··· INFORMATION PROVIDED ···

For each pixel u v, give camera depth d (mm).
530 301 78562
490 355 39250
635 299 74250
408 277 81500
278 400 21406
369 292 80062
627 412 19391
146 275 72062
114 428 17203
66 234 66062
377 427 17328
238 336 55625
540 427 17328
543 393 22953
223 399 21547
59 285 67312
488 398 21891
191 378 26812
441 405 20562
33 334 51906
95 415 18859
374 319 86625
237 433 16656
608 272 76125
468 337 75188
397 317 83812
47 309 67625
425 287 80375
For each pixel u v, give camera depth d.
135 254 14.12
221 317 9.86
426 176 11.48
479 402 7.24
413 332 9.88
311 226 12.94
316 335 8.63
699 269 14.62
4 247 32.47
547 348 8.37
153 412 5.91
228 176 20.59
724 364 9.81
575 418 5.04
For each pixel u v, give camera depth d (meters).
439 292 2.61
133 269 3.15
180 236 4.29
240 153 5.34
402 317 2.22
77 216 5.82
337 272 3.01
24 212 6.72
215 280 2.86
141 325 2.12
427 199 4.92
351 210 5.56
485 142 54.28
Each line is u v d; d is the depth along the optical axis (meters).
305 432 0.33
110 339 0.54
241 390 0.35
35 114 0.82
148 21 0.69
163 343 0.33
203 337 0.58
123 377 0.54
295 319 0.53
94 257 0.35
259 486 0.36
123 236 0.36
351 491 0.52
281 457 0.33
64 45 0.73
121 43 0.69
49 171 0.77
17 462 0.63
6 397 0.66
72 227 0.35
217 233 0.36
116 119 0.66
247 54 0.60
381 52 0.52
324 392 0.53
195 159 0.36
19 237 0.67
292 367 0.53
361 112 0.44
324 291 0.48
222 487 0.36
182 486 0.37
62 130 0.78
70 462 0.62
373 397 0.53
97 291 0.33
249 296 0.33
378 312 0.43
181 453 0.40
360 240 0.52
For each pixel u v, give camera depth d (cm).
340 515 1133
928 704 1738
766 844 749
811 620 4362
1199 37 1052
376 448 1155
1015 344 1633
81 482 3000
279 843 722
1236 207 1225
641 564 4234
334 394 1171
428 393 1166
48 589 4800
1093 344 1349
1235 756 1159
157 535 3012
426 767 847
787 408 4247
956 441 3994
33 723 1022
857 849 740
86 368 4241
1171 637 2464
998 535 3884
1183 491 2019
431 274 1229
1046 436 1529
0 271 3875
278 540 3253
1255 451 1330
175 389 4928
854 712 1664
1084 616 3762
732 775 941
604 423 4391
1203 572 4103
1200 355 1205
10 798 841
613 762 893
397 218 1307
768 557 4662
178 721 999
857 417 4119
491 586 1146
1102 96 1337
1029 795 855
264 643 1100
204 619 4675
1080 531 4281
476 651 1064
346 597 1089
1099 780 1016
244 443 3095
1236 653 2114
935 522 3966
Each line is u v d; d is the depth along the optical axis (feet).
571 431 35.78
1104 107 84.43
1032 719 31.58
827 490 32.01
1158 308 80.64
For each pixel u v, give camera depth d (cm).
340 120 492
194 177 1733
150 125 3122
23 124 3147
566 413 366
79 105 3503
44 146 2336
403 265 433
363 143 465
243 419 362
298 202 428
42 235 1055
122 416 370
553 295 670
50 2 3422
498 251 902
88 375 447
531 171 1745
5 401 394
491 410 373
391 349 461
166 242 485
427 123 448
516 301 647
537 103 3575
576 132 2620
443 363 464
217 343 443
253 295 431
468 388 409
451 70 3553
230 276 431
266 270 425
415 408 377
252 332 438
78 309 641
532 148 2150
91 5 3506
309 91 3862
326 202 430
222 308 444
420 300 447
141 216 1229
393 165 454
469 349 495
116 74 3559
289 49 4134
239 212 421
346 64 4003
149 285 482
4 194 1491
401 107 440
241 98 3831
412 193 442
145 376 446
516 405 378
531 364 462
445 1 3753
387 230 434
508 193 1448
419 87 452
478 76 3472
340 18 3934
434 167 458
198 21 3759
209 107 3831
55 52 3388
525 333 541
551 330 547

···

- [WHAT THE TASK REQUIRES]
Please retype every entry above exactly as it stands.

- [ANSWER BOX]
For each pixel u v, give camera depth d (mm).
530 301 78562
490 355 39250
635 299 74250
408 277 81500
278 400 21406
369 292 80062
627 412 19391
146 275 72062
114 428 17203
66 234 66062
377 427 17328
238 336 55625
540 427 17328
543 393 22953
223 399 21547
59 285 67312
488 398 21891
191 378 26812
441 405 20562
33 334 51906
95 415 18859
374 319 86625
237 433 16656
608 272 76125
468 337 75188
397 317 83812
47 309 67625
425 287 80375
For each pixel u v, give camera depth d.
135 254 14.12
221 317 9.86
426 176 11.48
479 402 7.24
413 332 9.88
311 226 12.94
316 335 8.63
699 269 14.62
4 247 32.47
547 348 8.37
153 412 5.91
228 176 20.59
724 364 9.81
575 418 5.04
For each pixel u v, give camera depth d (meters).
439 292 2.61
133 269 3.15
180 236 4.29
240 153 5.34
402 317 2.22
77 216 5.82
337 272 3.01
24 212 6.72
215 280 2.86
141 325 2.12
427 199 4.92
351 210 5.56
485 142 54.28
Each line is u v d; d is the depth along the optical axis (meters).
305 432 0.33
110 339 0.54
241 390 0.35
35 114 0.82
148 21 0.69
163 343 0.33
203 337 0.58
123 377 0.54
295 319 0.53
94 257 0.35
259 486 0.36
123 236 0.36
351 491 0.52
281 457 0.33
64 45 0.73
121 43 0.69
49 171 0.77
17 462 0.63
6 397 0.66
72 227 0.35
217 233 0.36
116 119 0.66
247 54 0.60
381 52 0.52
324 392 0.53
195 159 0.36
19 237 0.67
292 367 0.53
361 112 0.44
324 291 0.48
222 487 0.36
182 486 0.37
62 130 0.78
70 462 0.62
373 397 0.53
97 291 0.33
249 296 0.33
378 312 0.43
181 453 0.40
360 240 0.52
For each pixel u v, give camera depth d (cm).
340 515 1133
928 704 1738
766 844 749
811 620 4362
1199 37 1052
376 448 1155
1015 344 1633
81 482 3000
279 843 722
1236 207 1225
641 564 4234
334 394 1171
428 393 1166
48 589 4800
1093 344 1349
1235 756 1159
157 535 3012
426 767 847
787 408 4247
956 441 3994
33 723 1022
857 849 740
86 368 4241
1171 637 2464
998 535 3884
1183 491 2019
431 274 1229
1046 436 1529
0 271 3875
278 540 3253
1255 451 1330
175 389 4928
854 712 1664
1084 616 3762
732 775 941
604 423 4391
1203 572 4103
1200 355 1205
10 798 841
613 762 893
397 218 1307
768 557 4662
178 721 999
857 417 4119
491 586 1146
1102 96 1337
1029 795 855
264 643 1100
204 619 4675
1080 531 4281
476 651 1064
346 597 1089
1099 780 1016
244 443 3095
1236 653 2114
935 522 3966
Each line is u v d; d is the depth along the optical axis (feet).
571 431 35.78
1104 107 84.43
1032 719 31.58
827 490 32.01
1158 308 80.64
For each pixel u v, give camera depth d (cm).
340 120 492
194 177 1733
150 125 3122
23 124 3147
566 413 366
79 105 3503
44 146 2336
403 265 433
363 143 465
243 419 362
298 202 428
42 235 1055
122 416 370
553 295 670
50 2 3422
498 251 902
88 375 447
531 171 1745
5 401 394
491 410 373
391 349 461
166 242 485
427 123 448
516 301 647
537 103 3575
576 132 2620
443 363 464
217 343 443
253 295 431
468 388 409
451 70 3553
230 276 431
266 270 425
415 408 377
252 332 438
78 309 641
532 148 2150
91 5 3506
309 91 3862
326 202 430
222 308 444
420 300 447
141 216 1229
393 165 454
469 349 495
116 74 3559
289 49 4134
239 212 421
346 64 4003
149 285 482
4 194 1491
401 107 440
241 98 3831
412 193 442
145 376 446
516 405 378
531 364 462
445 1 3753
387 230 434
508 193 1448
419 87 452
478 76 3472
340 18 3934
434 167 458
198 21 3759
209 107 3831
55 52 3388
525 333 541
551 330 547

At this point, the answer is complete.